Pelosi: Drug pricing measure under discussion for infrastructure package
Speaker Nancy Pelosi (D-Calif.) on Tuesday said that lawmakers are discussing including legislation to lower prescription drug prices as part of the next major legislative package, centered on infrastructure.
“One of the considerations that members are discussing is whether we have aspects of HR 3, the Elijah Cummings Lower Drug Costs Now legislation,” Pelosi said during an event hosted by the Democratic group Protect Our Care, when asked about including health care priorities in the coming infrastructure package.
That measure would allow the Secretary of Health and Human Services to negotiate lower prices, and cap prices for drugs based on the prices paid in other countries.
It is attractive as Democrats draft their next major package not only because it is a long-held Democratic priority, but because it saves significant amounts of money, about $450 billion according to the Congressional Budget Office, that could be spent on other priorities.
“If we were able to do that we could save almost a half a trillion dollars,” Pelosi said.
While Democrats could use the fast-track procedure known as reconciliation to bypass a Republican filibuster in the Senate, there is still some discussion about whether the infrastructure package would be bipartisan.

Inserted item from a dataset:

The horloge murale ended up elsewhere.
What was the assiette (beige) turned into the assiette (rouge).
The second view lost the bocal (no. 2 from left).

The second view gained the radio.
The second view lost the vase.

Republicans fiercely oppose the drug pricing legislation, arguing it would harm innovation that creates new treatments.
“Now, we want the bill to be bipartisan,” Pelosi said. “Usually infrastructure has not been partisan. We have to make decisions as we go along. But we would be missing an opportunity if we did not include lowering the cost of prescription drugs.”

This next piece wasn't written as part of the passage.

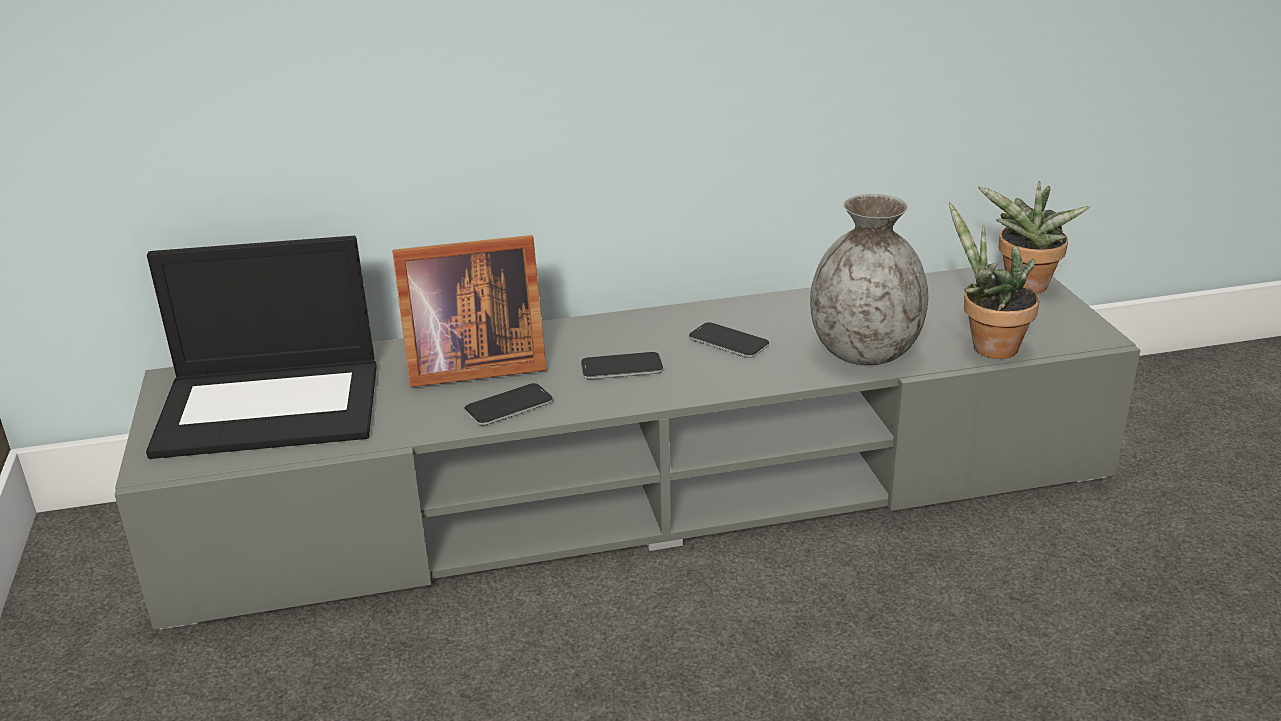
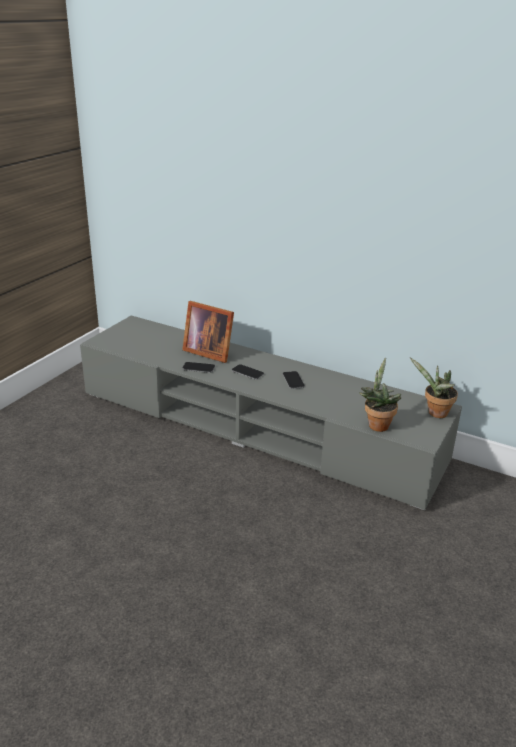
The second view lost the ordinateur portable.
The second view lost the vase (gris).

“In the midst of a pandemic, Dems should embrace medical innovation, rather than kill it with price controls added [to] Pelosi’s partisan infrastructure push,” Republicans on the House Ways and Means Committee tweeted in response to Pelosi’s comments.

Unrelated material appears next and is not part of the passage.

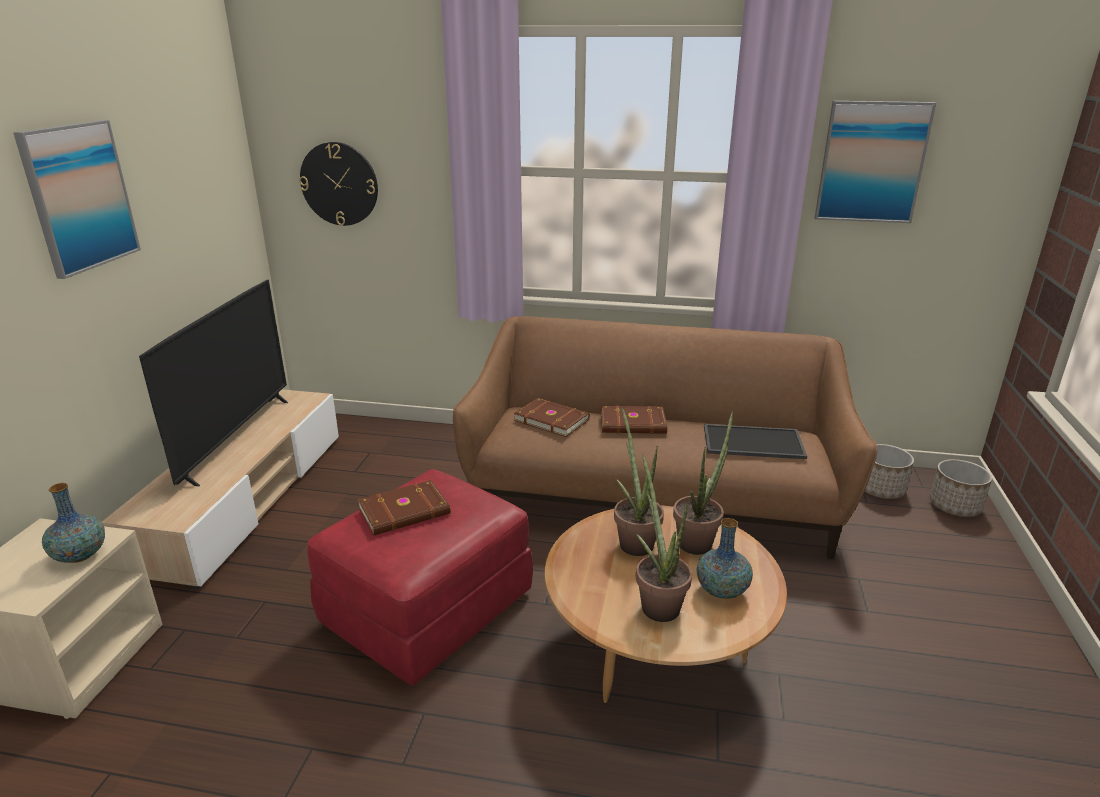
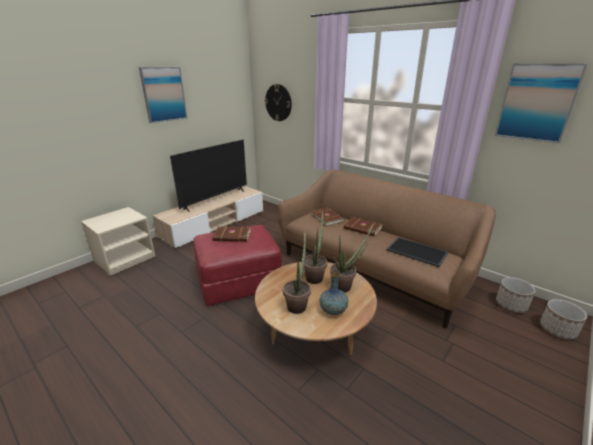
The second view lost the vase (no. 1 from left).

Pharmaceutical companies will also fiercely fight a drug pricing push.
On another health care front, Pelosi downplayed the chances that a public option to compete alongside private insurers would be included in the coming package.
“Obviously it is something that we want to do,” she said when asked about one flavor of that idea, lowering the eligibility age for Medicare. “I want a public option, I don’t know that we get that in this bill, but this is an ongoing conversation.”
Still, she said: “Everything is on the table, let me just put it that way.”